**Tâche à réaliser A:** Recopiez le passage du texte sur la stratégie du RN face à la NUPES, en commençant aux mots « Qu’on le prenne » et en vous arrêtant après « nomenclature de Palombarini. ».
**Tâche à réaliser B:** Rédigez la suite du texte sur la stratégie du RN face à la NUPES, à partir de sa dernière phrase.

#### Texte à analyser ####

Après les élections législatives, l’un et l’autre savent que la NUPES est en situation de deuxième tour à l’élection présidentielle. Premier problème : empêcher la NUPES de marquer des points de crédibilité d’ici là. Par comparaison, imagine-t-on ce qu’aurait signifié l’élection d’un RN à la tête de la Commission des finances ? Deuxième problème : dans ce contexte qui des deux l’emportera à droite ? Pour résumer, chacun doit à la fois unifier son camp et avancer sur celui de l’autre pour s’assurer une victoire stable. Le terrain d’expansion est le même : la droite LR.
Macron ne domine pas vraiment cet électorat traditionaliste. Il doit impérativement satelliser ce parti, autant pour avoir une majorité à l’Assemblée que pour dominer la prochaine présidentielle. Circonstance aggravante : Macron ne peut plus être candidat en 2027. N’oublions pas que son parti est une fédération sans aucune cohésion idéologique composée de traîtres à leur parti. Son bloc est promis à la volatilisation entre Édouard Philippe et François Bayrou. L’avenir du RN est à l’intersection de la décomposition du bloc macroniste et de la grande valse-hésitation des « Républicains ».
Qu’on le prenne par le bout qu’on voudra, tout revient à une ligne d’action. RN et bloc macroniste savent que leur chance n’existe que s’ils parviennent à dominer l’ensemble de l’espace politique « bourgeois » selon la nomenclature de Palombarini.
La force du RN
Dans cette compétition, la position du RN est relativement la plus forte à cette heure en dépit des apparences. Et on a vu comment, sans aucun accord d’appareil, l’électorat macroniste et LR pouvait laisser élire le RN plutôt que des députés NUPES.
Dans ces conditions, il est clair pour eux tous que le rejet de la NUPES « quoiqu’il en coûte » est un argument. La diabolisation de la NUPES et de LFI lui trace une chemin aussi surement que le fumeux front républicain garantissait n’importe qui d’une élection sans soucis au deuxième tour. Cette diabolisation est donc la voie royale du RN vers le pouvoir. Elle borde le chemin tracé pour amener le RN au pouvoir comme une haie de platane bordait une route de campagne.

#### Extrait de données ####

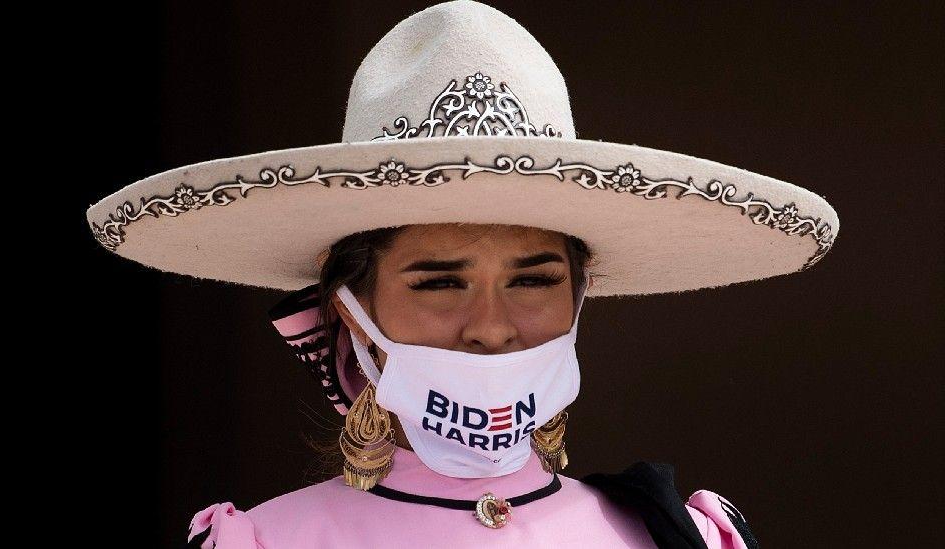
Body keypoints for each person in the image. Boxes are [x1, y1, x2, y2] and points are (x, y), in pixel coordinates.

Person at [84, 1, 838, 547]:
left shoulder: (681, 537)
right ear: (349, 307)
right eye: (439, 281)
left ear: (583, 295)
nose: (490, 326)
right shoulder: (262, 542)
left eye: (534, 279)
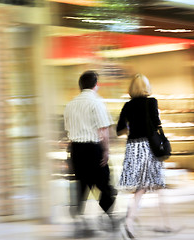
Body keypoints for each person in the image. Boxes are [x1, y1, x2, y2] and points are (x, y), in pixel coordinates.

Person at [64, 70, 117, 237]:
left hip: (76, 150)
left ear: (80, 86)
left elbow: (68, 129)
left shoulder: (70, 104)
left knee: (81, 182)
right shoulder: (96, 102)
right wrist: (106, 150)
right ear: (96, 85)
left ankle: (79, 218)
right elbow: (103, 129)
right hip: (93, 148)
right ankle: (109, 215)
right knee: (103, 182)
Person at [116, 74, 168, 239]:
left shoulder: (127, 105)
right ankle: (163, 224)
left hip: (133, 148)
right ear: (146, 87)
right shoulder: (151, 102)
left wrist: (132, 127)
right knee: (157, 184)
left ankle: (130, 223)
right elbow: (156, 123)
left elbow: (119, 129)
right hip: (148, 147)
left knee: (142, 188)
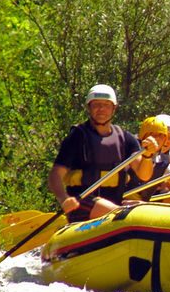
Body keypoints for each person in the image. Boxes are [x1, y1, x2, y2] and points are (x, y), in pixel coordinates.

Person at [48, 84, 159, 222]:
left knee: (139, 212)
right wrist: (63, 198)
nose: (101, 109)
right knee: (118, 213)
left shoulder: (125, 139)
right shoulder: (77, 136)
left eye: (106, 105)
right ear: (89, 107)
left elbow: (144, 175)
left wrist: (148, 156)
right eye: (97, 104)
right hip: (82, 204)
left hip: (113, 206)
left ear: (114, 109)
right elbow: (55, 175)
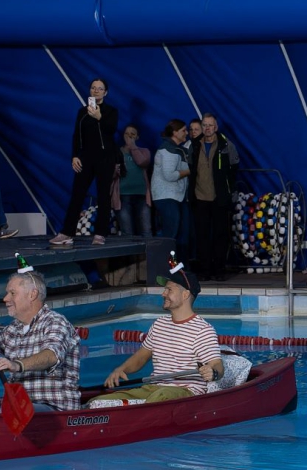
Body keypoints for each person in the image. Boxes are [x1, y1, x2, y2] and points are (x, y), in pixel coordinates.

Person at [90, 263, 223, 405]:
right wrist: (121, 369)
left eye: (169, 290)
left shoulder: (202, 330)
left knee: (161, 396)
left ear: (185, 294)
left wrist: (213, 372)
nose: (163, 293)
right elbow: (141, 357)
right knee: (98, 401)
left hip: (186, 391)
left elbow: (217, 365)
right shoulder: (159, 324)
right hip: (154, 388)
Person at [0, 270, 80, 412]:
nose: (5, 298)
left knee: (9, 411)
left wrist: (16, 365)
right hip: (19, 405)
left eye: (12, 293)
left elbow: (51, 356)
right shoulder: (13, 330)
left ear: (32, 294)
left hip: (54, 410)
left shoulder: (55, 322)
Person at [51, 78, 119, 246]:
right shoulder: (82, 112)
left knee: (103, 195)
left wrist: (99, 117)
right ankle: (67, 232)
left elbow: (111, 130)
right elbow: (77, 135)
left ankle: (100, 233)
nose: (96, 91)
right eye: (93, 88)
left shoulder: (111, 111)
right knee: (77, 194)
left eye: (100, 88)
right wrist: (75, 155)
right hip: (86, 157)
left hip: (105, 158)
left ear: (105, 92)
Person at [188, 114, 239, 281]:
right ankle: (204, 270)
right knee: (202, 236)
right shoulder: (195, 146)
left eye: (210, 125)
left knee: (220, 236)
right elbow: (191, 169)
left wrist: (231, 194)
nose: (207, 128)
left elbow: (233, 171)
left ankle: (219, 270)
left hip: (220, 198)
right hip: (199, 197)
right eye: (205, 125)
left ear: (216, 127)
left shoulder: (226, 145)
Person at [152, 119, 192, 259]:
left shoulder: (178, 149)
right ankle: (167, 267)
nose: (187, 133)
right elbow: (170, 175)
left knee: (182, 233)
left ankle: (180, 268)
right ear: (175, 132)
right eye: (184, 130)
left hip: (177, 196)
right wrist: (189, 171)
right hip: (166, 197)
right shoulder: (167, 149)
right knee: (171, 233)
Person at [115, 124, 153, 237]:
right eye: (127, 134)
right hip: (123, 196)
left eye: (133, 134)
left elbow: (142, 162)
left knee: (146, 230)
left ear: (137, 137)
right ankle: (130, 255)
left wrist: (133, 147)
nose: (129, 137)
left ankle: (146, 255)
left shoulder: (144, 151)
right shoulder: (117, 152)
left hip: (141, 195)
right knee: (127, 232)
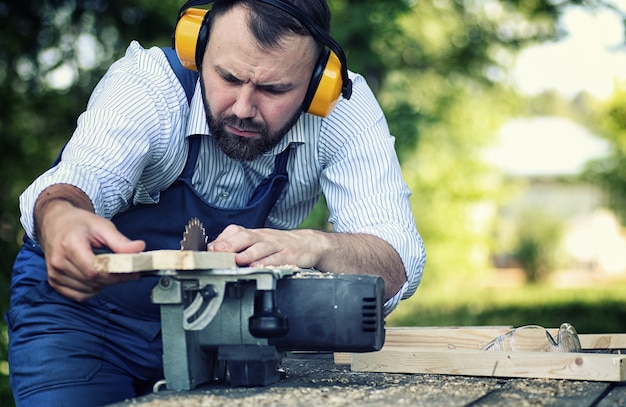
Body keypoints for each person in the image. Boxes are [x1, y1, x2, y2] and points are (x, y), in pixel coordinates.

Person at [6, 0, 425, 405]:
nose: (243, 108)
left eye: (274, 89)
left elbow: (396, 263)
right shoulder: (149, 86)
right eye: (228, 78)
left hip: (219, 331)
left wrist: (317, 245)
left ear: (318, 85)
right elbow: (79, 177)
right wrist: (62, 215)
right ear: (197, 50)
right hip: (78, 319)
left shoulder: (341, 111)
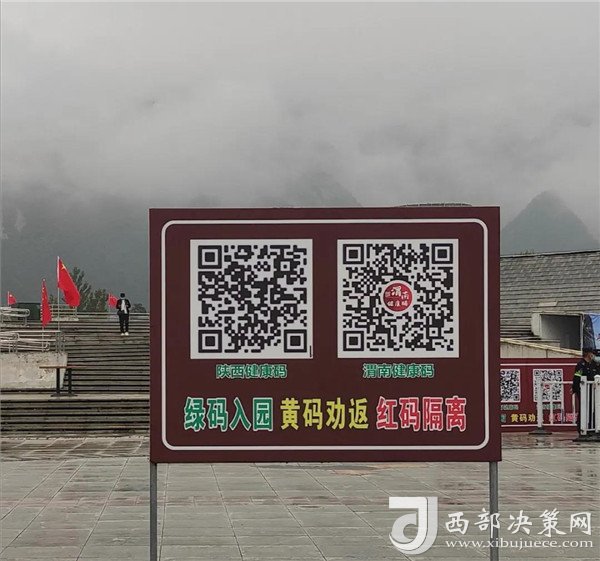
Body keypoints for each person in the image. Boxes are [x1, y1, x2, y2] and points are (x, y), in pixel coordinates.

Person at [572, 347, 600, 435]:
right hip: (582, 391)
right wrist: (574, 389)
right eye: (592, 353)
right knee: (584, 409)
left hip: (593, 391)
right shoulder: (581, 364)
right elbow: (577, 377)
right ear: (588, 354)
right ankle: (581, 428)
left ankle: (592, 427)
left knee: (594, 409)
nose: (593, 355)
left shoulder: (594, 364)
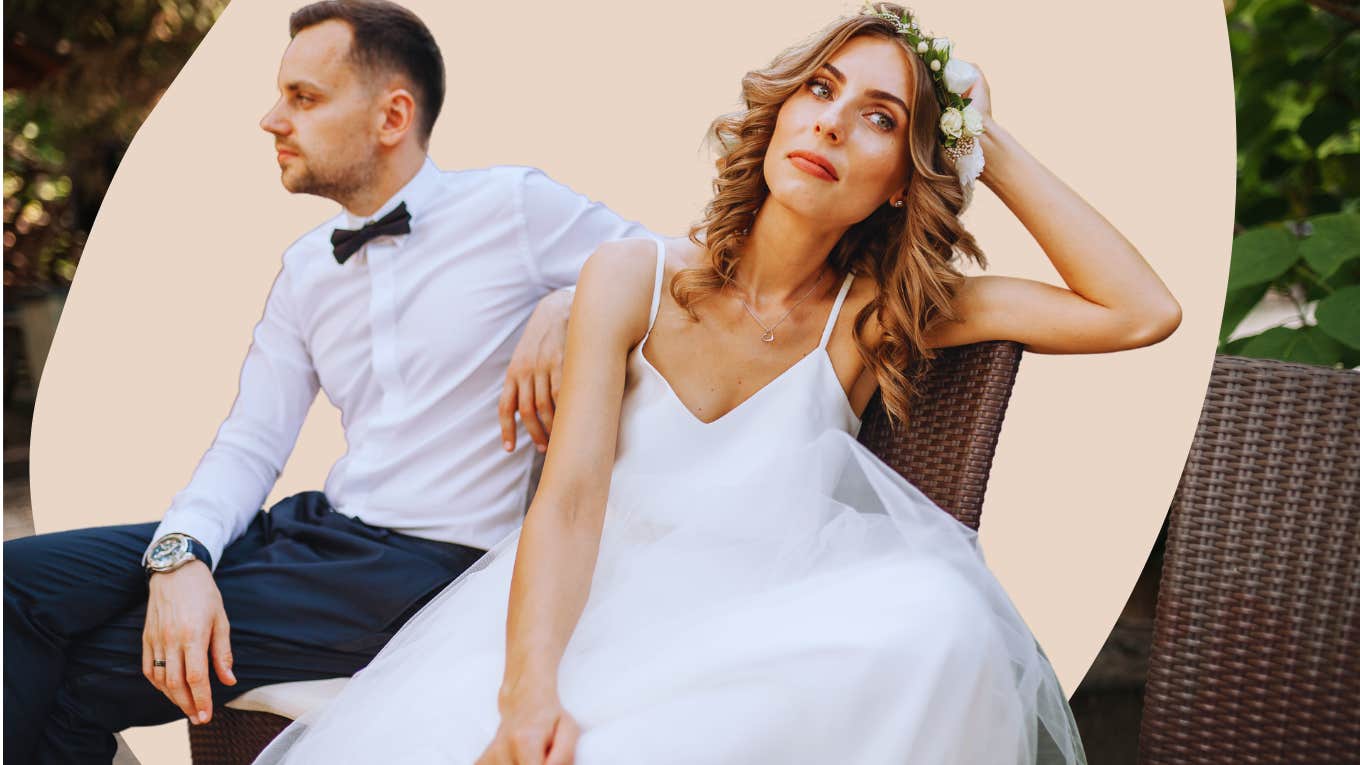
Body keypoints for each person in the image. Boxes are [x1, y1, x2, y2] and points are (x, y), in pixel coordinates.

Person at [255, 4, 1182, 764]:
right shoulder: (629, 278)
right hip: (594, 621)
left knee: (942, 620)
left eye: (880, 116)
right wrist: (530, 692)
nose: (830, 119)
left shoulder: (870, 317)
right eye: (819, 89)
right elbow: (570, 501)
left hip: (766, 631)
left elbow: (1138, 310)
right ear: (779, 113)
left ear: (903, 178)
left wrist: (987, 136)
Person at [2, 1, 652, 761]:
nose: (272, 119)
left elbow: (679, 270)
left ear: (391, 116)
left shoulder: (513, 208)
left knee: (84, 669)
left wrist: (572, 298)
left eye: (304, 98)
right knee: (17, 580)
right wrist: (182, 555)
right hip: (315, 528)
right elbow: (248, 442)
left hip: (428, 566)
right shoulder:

####

**Résultat de la tâche A:**
Qu’on le prenne par le bout qu’on voudra, tout revient à une ligne d’action. RN et bloc macroniste savent que leur chance n’existe que s’ils parviennent à dominer l’ensemble de l’espace politique « bourgeois » selon la nomenclature de Palombarini.

**Résultat de la tâche B:**
Après une intense campagne sur le thème de la peur des rouges qui vont enquêter sur les impôts de chaque citoyens, RN et macronistes se sont pris les pieds dans le tapis de leur coups de billards à trois bandes et la NUPES a gagné le vote. Éric Coquerel (député NUPES-LFI de Seine-Saint-Denis) a été élu président de cette commission.
C’est, dans le contexte, une immense victoire et un immense échec de ceux qui ont tout tenté pour l’empêcher. Le sens politique se serait imposé plus facilement si n’avait pas été monté aussitôt contre Éric Coquerel une infame opération de calomnies sur des « comportements inappropriés avec les femmes ». Opportunément relayée sans retenue, ni enquête, ni vérifications d’aucune sorte, elle a permis de « faire parler d’autre chose ». Une opération de mise en cause d’autant mieux orchestrée qu’elle fut présentée frauduleusement comme venant de « l’intérieur ».
Le journaliste capable de cette allégation n’a pas fait une seconde d’enquête. Sinon il aurait constaté qu’en réalité le « signalement » venait d’une personne candidate haineuse contre la NUPES dans la dixième circonscription de Paris. Précisons qu’elle y a recueilli 0,4 % des voix avec 170 voix.
Autrefois, journaliste était un métier même quand on avait été président des étudiants macronistes à Sciences Po comme c’est le cas du faiseur d’embrouilles qui interrogeait sur ce mode accusatoire Éric Coquerel sur BFM. Pourtant, je ne crois pas que le sens politique de sa victoire ait été totalement défiguré par cette manœuvre. Ni que les traces de la collusion entre LREM et RN ait été effacée dans l’esprit public.
La méthode utilisée contre Coquerel est cependant dorénavant un marqueur qui conduit nombre d’entre nous à réviser leur point de vue sur la façon de mener la lutte contre les violences sexistes et sexuelles. Il est urgent de débarrasser cette mobilisation des personnes qui en ont fait un moyen d’instrumentalisation de leurs rancœurs politiques contre LFI. Mais c’est une autre histoire. Et je dirai clair et net mon avis dès que j’aurai la pause indispensable pour le faire à tête froide plutôt que dans l’écœurement où je me trouve après cette vile bassesse contre Éric Coquerel.
Et le fond de scène ?
Tout ce que je viens de détailler s’en tient aux seules logiques des dynamiques politiques à la surface institutionnelle de la vie politique. J’en ai prévenu en commençant mon propos. Mais évidemment l’action politique des partis est très profondément dépendante des mouvements de la société.
En temps « ordinaire », cette relation fonctionne assez souplement. L’une s’ajuste à l’autre en douceur et chacun poursuit ses objectifs tanto en convergent tantôt en s’ignorant. Sans reprendre l’histoire depuis des années pour montrer comment cette capacité d’adaptation s’est exprimée, j’en reste aux traits simplifiés du moment actuel pour conclure mon coup d’œil sur lui.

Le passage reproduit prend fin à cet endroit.